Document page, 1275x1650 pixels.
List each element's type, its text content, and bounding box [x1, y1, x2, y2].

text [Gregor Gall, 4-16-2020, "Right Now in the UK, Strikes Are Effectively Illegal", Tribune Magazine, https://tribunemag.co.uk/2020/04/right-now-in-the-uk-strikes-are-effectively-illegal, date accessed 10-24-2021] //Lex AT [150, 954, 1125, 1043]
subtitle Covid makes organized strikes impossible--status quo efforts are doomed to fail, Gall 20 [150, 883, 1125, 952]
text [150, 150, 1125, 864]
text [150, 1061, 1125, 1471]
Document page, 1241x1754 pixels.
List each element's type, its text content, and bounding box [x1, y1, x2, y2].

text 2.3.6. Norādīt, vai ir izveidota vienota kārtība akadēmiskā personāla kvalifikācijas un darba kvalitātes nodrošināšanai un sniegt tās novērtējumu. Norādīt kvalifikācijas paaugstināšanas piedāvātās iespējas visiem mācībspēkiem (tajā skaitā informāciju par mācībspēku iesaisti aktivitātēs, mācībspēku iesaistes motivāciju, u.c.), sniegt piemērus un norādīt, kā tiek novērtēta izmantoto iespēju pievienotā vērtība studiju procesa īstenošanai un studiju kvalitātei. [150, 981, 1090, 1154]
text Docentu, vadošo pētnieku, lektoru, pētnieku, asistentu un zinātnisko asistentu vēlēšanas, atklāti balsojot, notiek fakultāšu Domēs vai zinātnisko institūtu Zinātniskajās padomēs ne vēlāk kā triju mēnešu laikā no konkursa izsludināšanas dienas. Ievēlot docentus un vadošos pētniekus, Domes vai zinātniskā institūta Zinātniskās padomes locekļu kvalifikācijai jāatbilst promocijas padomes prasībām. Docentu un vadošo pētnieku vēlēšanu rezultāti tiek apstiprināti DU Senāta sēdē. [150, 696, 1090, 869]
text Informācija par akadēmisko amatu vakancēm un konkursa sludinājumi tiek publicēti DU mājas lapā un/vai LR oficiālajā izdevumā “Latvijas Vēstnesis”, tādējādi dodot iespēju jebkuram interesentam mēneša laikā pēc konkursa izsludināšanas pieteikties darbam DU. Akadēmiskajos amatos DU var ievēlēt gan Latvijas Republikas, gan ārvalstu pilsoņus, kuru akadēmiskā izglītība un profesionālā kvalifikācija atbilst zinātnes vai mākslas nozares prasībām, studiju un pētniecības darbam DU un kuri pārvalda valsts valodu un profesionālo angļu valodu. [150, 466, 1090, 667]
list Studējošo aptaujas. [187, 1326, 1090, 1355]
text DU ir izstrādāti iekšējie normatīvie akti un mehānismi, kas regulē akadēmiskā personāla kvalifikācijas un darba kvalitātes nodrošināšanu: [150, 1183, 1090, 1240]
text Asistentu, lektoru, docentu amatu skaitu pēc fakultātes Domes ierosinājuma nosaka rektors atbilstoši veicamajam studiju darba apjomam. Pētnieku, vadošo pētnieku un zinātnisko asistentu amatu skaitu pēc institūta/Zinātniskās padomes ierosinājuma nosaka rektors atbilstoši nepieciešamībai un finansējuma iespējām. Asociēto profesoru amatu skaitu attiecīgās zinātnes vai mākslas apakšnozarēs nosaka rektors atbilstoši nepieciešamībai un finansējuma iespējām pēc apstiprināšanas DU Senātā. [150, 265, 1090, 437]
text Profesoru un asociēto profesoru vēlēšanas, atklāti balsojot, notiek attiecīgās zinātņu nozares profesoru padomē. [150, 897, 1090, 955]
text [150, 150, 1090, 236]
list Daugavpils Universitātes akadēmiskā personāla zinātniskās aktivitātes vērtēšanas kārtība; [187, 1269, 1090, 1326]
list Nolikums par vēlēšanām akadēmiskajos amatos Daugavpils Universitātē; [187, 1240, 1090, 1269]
######
YOUR INSTRUCTIONS: Quote the listing above, but only from the line that shows "text [150, 1061, 1125, 1471]" through the line that shows "Document page, 1241x1754 pixels.".

SOLUTION:
text [150, 1061, 1125, 1471]
Document page, 1241x1754 pixels.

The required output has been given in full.